Дёрнувшись к двери раз, замешкалась, и, струсив, попыталась было расплакаться, сморщившись личиком, она подышала, но так и не смогла выдавить ни слезинки. С каждой секундой сердце колотилось всё сильнее, не выдержав, снова кинулась к двери, и на вдохе открыла её на себя.
Тут же с порога, увидев стоящее в коридоре существо, она начала орать столь истошно и пронзительно, что глухая бабка двумя этажами выше вздрогнула и завертела головой, ища своё беспокойство.

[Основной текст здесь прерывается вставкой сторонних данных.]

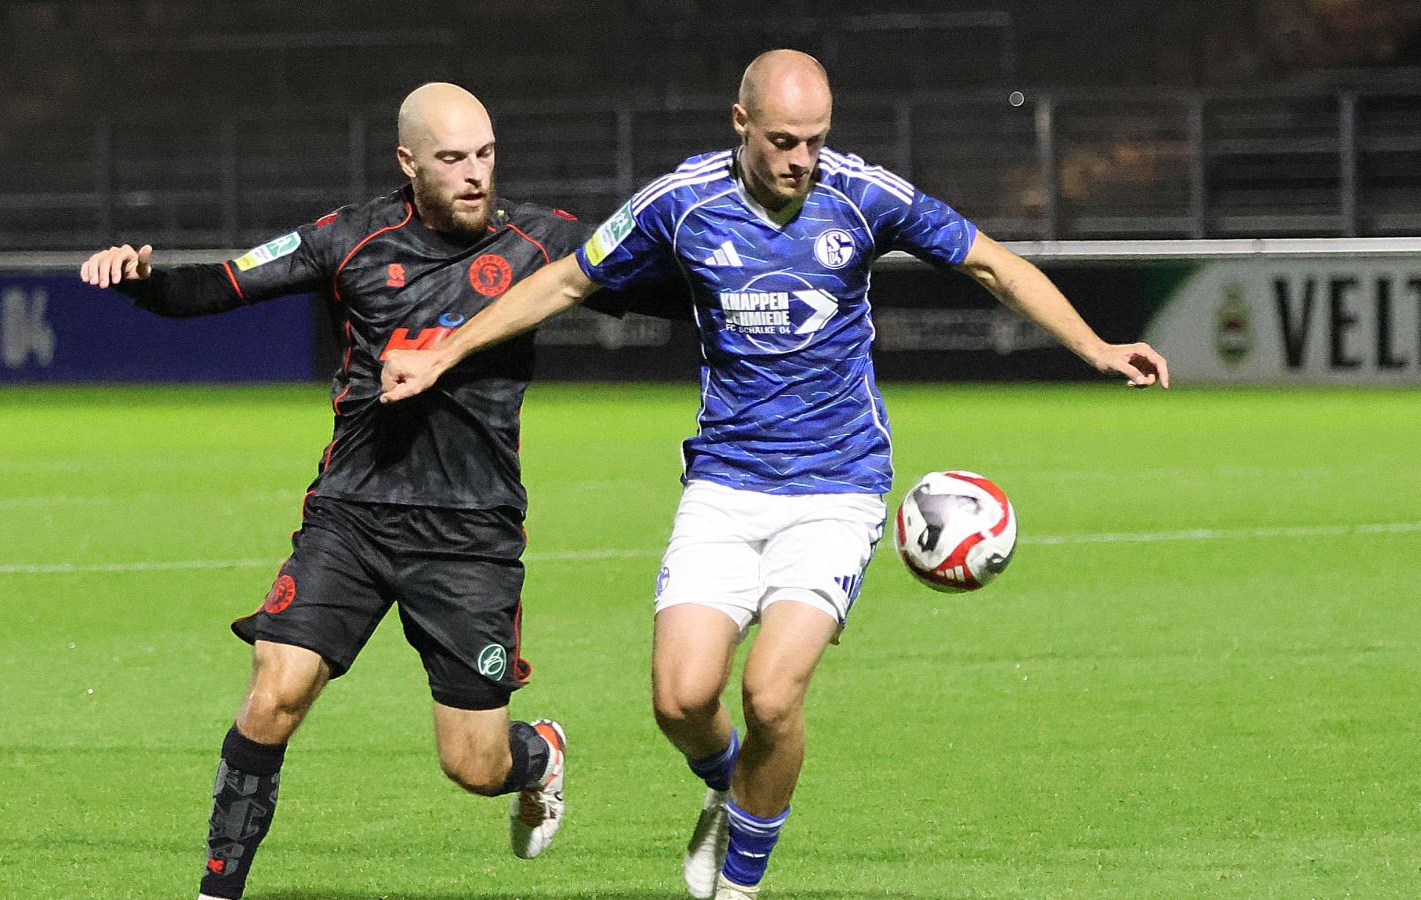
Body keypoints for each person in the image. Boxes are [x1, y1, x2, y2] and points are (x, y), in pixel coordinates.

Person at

Тамара швырнула в него мыльницу и, пятясь по коридору на кухню, визжала как в последний раз, а чудовище, наступало на неё неотвратимо, тяжело шатая своими двумя туловищами на тонких ногах. Голова на одной половине его безвольно повисла и раскачивалась, а вторая, что-то мыча, смотрела на неё остекленевшими глазами, и вяло махала руками, видимо, успокаивая.
За порогом кухни Тамара сорвала голос и, поскользнувшись на незамеченных ею потёках трупного яда, которым тыквы начали сочиться ещё в четверг, – упала спиной назад, больно ударившись головой о плиту, и раскорячившись на линолеуме, елозя голыми ногами отползала дальше в угол, пока двухголовое чудовище, скорчившись одним своим лицом от её страданий, вдруг не увидало в ней то, что Тамара, ошалевшая от страха и боли, позабыла прикрыть халатом.